Esta es la cosa: lo nuestro parece que es poco nuestro; sólo será nuestro si hacemos lo que queramos, pero haciendo lo que ellos quieren; en el caso de que hagamos lo que quieren, sólo podremos hacer lo que queramos si plantamos banderas cara al sol, en un lugar en el cual, en nombre de esa bandera que quieren plantar, se mató a mucha gente. Barcelona, pues, pasa a ser una ciudad tutelada, incapaz de decidir por sí sola qué quiere hacer con su patrimonio físico y memorístico, y necesitada de la vigilancia de algún símbolo patrio que recuerde que España sólo hay una. Como Españas hay muchas, la ciudad había decidido no liarse con banderas, recuperar el espacio para los derechos cívicos y la memoria democrática, y acabar con un episodio vergonzante que, si no tuviera tanta carga sangrienta, parecería una opereta. Pues no, el ministerio se resiste, nos saca el catecismo del buen patriota, versión épica, y nos trata como la díscola, irreverente y nada de fiar ciudad que parece que somos. ¿Debe ser esta la manera que ZP tiene de entender la cesión sin condiciones, el homenaje a la tolerancia y la paz, y el respeto a nuestra autonomía municipal?

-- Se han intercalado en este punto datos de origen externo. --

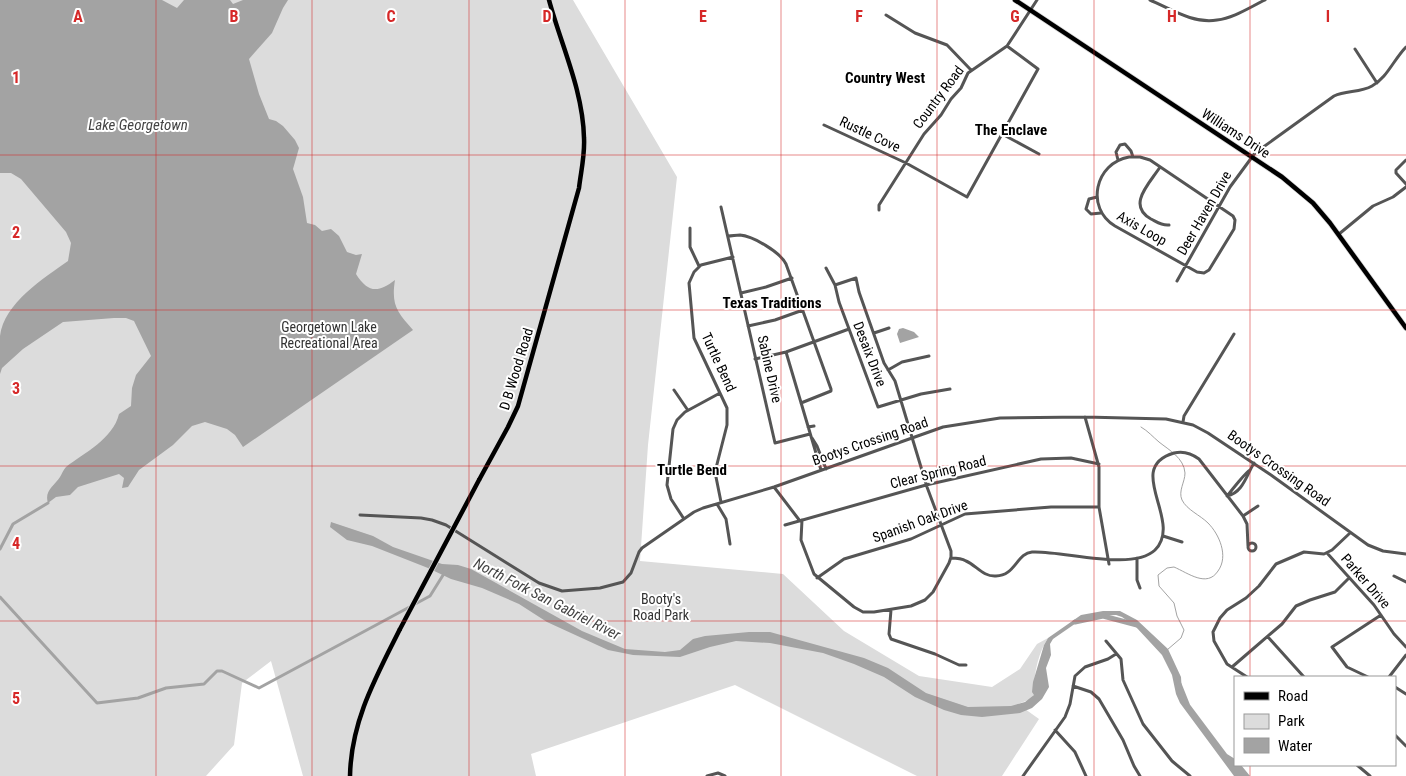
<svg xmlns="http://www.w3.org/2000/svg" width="1406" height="776" viewBox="0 0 1406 776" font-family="'Roboto Condensed',sans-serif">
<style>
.green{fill:#dcdcdc}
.water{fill:#a3a3a3}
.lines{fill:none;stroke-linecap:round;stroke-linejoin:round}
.stream{stroke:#a3a3a3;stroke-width:1}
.canal{stroke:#a3a3a3;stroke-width:3}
.river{stroke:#a3a3a3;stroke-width:5}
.major-casing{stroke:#dbdbdb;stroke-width:6}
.minor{stroke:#555;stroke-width:3}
.major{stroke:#000;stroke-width:4.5}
.major-bridge-casing{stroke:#dbdbdb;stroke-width:6;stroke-linecap:butt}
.major-bridge{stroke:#000;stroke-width:4.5}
.grid{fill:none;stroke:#d62828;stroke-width:1;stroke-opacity:0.55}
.labels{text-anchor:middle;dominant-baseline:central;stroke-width:4;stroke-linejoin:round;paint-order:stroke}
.street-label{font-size:14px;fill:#000;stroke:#fff}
.park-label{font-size:14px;fill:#333;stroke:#fff}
.neighbourhood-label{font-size:15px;font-weight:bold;fill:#000;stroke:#fff}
.water-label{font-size:15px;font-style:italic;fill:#444;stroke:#fff}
.grid-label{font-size:16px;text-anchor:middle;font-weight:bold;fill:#d62828;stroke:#fff;stroke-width:4;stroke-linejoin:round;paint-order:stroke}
</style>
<rect width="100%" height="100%" fill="#fff"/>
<path class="green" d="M 0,0 L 573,0 L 677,177 L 648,445 L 640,561 L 783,574 L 844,631 L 919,676 L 992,687 L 1020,669 L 1037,644 L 1048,638 C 1038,653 1033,677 1034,695 L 1031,699 L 1018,704 L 1039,719 L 1002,776 L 917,776 L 735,685 L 531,754 L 536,776 L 303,776 L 271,661 L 242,683 L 234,745 L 206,776 L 0,776 Z"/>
<path class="water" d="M 0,0 L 162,0 L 177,8 L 184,0 L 230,0 L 233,4 L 243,0 L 288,0 L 283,8 L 272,33 L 249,59 L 259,94 L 269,119 L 276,121 L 283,126 L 295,140 L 299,148 L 293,169 L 303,197 L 307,223 L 315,225 L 322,231 L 331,229 L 339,236 L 347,252 L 356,255 L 362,254 L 356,274 C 368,293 378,293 395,280 C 391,305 397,312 413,330 L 243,447 L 235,435 L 227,429 L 205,422 L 192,426 L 173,445 L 139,470 L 128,487 L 122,488 L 124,478 L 119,474 L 78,487 L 70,495 L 56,497 L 48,503 C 44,491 54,486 60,477 C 62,474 63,470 66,467 C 84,453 113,439 119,414 L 131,406 L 132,388 L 136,375 L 151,356 L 134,321 L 126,318 L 114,318 L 63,322 L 23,349 L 2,368 L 0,374 C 0,362 0,348 0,336 C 4,303 44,278 68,261 L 71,243 L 66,232 L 21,179 L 11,173 L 0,173 Z
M 903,328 L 914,332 L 919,337 L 900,343 L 897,334 L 899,329 Z
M 331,522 L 373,536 L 393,547 L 442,564 L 458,565 L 471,569 L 582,631 L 625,649 L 665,652 L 680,650 L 693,639 L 705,636 L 749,632 L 770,632 L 864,658 L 888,668 L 926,693 L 968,707 L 1011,706 L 1025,702 L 1034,695 L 1032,692 L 1033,682 L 1044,645 L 1048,638 L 1081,615 L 1103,611 L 1120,611 L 1137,620 L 1168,649 L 1181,677 L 1182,694 L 1227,754 L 1235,759 L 1235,765 L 1241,765 L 1250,776 L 1234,776 L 1180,703 L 1176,694 L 1172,675 L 1162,655 L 1136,627 L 1122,617 L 1116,615 L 1095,616 L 1082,619 L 1053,639 L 1050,644 L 1051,655 L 1046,668 L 1049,687 L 1042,699 L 1032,708 L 1020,713 L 982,717 L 961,715 L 944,710 L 915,697 L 884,677 L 854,664 L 823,653 L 770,643 L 736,641 L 710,647 L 680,657 L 633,655 L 608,650 L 547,622 L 519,604 L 482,588 L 451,579 L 428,568 L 372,546 L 347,540 L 330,527 Z"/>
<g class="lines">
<path class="stream" d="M 1141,427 C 1148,431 1153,437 1159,442 C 1169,450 1184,458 1185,473 C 1185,482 1178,491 1182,500 C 1187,510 1200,515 1208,523 C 1219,534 1229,556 1218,571 C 1207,588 1188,573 1174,567 L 1167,568 L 1158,575 L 1159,586 L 1174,603 L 1177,616 L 1184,630 L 1181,638 L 1167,650"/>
<path class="canal" d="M 0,549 L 13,524 L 48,503
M 0,597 L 97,703 L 138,698 L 166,688 L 204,684 L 217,671 L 222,671 L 259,688 L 430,596 L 445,572"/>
<path class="river" d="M 1075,622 L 1103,616 L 1137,625
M 1179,684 L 1187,704"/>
<g class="major-casing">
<path id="major" d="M 1015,0 L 1282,177 L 1313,203 L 1330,223 L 1406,328
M 479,480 L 508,427 L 518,406 L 579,188 C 581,171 585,155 584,138 C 583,90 561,45 549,0
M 350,776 C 351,721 376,677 400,629"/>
</g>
<path class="minor" d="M 1150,0 C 1171,9 1193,24 1217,20 C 1234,18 1250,7 1265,0
M 886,15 L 915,33 L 947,45 L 971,70
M 1355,49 L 1377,83
M 824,125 L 906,163 L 967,197 L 1038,69 L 1007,46
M 1002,134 L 1039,154
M 1129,157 L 1140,157 L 1150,160 L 1233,216 L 1235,220 L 1234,229 L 1209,270 L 1204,273 L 1197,272 L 1115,226 C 1085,208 1095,163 1129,157 Z
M 1118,160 L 1116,152 L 1120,145 L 1125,144 L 1131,151 L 1133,157
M 1406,160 L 1396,170 L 1396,173 L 1406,184
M 1160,167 C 1150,183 1126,205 1151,219 C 1157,222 1162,226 1169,225
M 1097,197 L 1089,199 L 1086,209 L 1091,214 L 1101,213
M 721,207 L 775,443 L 810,434
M 879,210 L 879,205 L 924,134 L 941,115 L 951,99 L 961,88 L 968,73 L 1007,46 L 1037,0
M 690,228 L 690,247 L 699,266
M 1339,234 L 1373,206 L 1393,197 L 1406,187
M 728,236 C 732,236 736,235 740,235 C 753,236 780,252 786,264 L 831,389 L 831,391 L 801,403
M 826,268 L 835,285 L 839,302 L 878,407 L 921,394 L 950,389
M 1177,281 L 1230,187 L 1255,153 L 1334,96 C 1346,90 1360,93 1372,86 C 1387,78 1394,59 1406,47
M 741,293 L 766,287 L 792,278
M 748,326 L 775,320 L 803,310
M 874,333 L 889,328
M 786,352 L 821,470
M 755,359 L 786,352 L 849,329
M 888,370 L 902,362 L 929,356
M 674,390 L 687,409
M 1085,417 L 1099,467 L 1099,507 L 1109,564
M 1183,422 L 1184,416 L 1234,334
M 808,427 L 814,426
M 812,438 L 817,446 L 826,469
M 774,487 L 800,521
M 1228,495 C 1231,491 1246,472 1250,470
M 1227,496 C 1243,493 1247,474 1254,463
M 721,502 L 715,472 L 727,425 L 727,408 L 694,338 L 689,283 L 694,272 L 701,265 L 733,257
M 717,504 L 726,519 L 730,544
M 360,515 L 421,518 L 432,520 L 446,525 L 539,583 L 562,591 L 600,588 L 623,582 L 631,573 L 639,552 L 642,548 L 694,512 L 703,508 L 774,487 L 943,427 L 1000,418 L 1085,417 L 1166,419 L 1193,425 L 1208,433 L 1271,475 L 1368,545 L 1383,551 L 1406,554
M 1243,516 L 1258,506
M 684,519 L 671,499 L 667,485 L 673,429 L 677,420 L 685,412 L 720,393
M 802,520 L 801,540 L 814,574 L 854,607 L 863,612 L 874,612 L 911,606 L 925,600 L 933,592 L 949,563 L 951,557 L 951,551 L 927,487 L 895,381 L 884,363 L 859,292 L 856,278 L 835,285
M 785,525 L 926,485 L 1041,459 L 1071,458 L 1099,464
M 1163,536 L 1182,542
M1248 547a4 4 0 1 1 8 0a4 4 0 1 1-8 0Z
M 1327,553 L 1374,605 L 1394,634 L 1406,647
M 951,558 C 956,558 961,558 966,561 C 976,565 983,577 996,576 C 1015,576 1017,553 1032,552 C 1062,550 1132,572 1155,550 C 1184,521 1123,468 1174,453 C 1182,451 1191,453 1199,459 L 1243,516 L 1247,524 L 1248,546
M 1137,558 L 1137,580 L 1140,588
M 1394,576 L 1406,582
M 817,578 L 844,559 L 911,539 L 965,514 L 1051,507 L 1099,507
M 891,610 L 889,634 L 891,639 L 935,654 L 959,665 L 966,665
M 1268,637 L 1304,677
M 1106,641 L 1121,659 L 1123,680 L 1143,724 L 1172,761 L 1190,776
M 1232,667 L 1282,624 L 1296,606 L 1310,600 L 1335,592 L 1349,578
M 1247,677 L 1227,664 L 1214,641 L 1213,632 L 1220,618 L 1227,610 L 1246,598 L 1259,586 L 1276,564 L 1304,552 L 1324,554 L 1332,550 L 1350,533
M 1368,677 L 1347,667 L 1332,647 L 1381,615
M 1389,677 L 1406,655
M 1073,686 L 1091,692 L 1099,699 L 1123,740 L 1134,766 L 1140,776
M 1395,687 L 1406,694
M 1055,730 L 1075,752 L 1086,776
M 1395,735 L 1406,746
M 1357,765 L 1370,776
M 707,776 L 718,773 L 725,776
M 1023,776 L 1065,717 L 1070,704 L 1075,676 L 1085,667 L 1108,659 L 1116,654"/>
<use href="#major" class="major"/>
<g class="major-bridge-casing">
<path id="major-bridge" d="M 400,629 L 479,480"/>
</g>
<use href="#major-bridge" class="major-bridge"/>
</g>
<path class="grid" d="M 156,0 L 156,776M 312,0 L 312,776M 469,0 L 469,776M 625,0 L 625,776M 781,0 L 781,776M 937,0 L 937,776M 1094,0 L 1094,776M 1250,0 L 1250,677M 0,155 L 1406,155M 0,310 L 1406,310M 0,466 L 1406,466M 0,621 L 1406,621M 1250,765 L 1250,776"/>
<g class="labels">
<g class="street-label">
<text transform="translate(938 97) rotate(-53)">Country Road</text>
<text transform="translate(1236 133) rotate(33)">Williams Drive</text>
<text transform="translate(870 134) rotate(25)">Rustle Cove</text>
<text transform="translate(1204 213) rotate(-60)">Deer Haven Drive</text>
<text transform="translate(1142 228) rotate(30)">Axis Loop</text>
<text transform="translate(870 354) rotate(69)">Desaix Drive</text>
<text transform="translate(719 362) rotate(65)">Turtle Bend</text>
<text transform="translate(516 369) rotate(-73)">D B Wood Road</text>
<text transform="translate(770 369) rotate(77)">Sabine Drive</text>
<text transform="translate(870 441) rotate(-19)">Bootys Crossing Road</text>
<text transform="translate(1279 468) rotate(35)">Bootys Crossing Road</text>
<text transform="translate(938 472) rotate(-14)">Clear Spring Road</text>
<text transform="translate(920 521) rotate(-20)">Spanish Oak Drive</text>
<text transform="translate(1366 581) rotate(49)">Parker Drive</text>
</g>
<g class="park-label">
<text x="329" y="327">Georgetown Lake<tspan x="329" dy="16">Recreational Area</tspan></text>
<text x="661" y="599">Booty's<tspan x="661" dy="16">Road Park</tspan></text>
</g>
<g class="neighbourhood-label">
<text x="885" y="78">Country West</text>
<text x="1011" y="130">The Enclave</text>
<text x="772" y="303">Texas Traditions</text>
<text x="692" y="470">Turtle Bend</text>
</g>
<g class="water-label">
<text x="138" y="125">Lake Georgetown</text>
<text transform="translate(547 599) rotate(27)">North Fork San Gabriel River</text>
</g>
</g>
<g class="grid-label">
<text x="78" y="22">A</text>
<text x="234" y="22">B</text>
<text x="391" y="22">C</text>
<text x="547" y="22">D</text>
<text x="703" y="22">E</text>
<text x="859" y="22">F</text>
<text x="1015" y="22">G</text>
<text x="1172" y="22">H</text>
<text x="1328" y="22">I</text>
<text x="16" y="83">1</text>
<text x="16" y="238">2</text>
<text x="16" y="394">3</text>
<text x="16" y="549">4</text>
<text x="16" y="704">5</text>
</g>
<rect x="1234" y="676" width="162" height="90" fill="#ffffff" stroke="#999999"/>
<rect x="1244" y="692" width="25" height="8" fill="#000000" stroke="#999999"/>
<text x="1278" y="701" font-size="15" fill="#000000">Road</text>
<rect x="1244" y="714" width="25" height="15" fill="#dcdcdc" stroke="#999999"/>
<text x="1278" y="726" font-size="15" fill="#000000">Park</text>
<rect x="1244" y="738" width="25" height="15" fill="#a3a3a3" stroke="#999999"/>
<text x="1278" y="751" font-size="15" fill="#000000">Water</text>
</svg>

Lo peor es que aún hay gente viva, personas que oían los tiros mientras contaban un día más de vida, y hoy están ahí, recordándonos su silencio; lo peor es que están los hijos, los hermanos, los nietos, incluso las viudas de muchos de los asesinados. Lo peor es que Montjuïc es materia sensible, es territorio frágil, es paisaje que necesitara mucha delicadeza. Lo peor es que este ministerio no ha entendido nada, y su delicadeza se parece al elefante en la cristalería. Lo peor es que nadie tiene intención de crear una guerra simbólica, y la crean los que tendrían que estar más calladitos. Lo peor es que no tiene sentido e incumple una promesa electoral. Lo peor es que esto empieza a hartarnos hasta los huevos, esos que Trillo paseaba por el hemiciclo. En fin, lo peor es que nos dan ganas de tirarles el castillo por las narices, ¡quédenselo!, y que les dé provecho. Dan ganas, pero no, porque es nuestro, en él murieron nuestras gentes, sobre él construimos un pesado silencio, y a él le debemos la restitución de la memoria. Sin rencores, pero sin olvidos. Y desde luego, sin tutelas ministeriales ni paranoias patrióticas.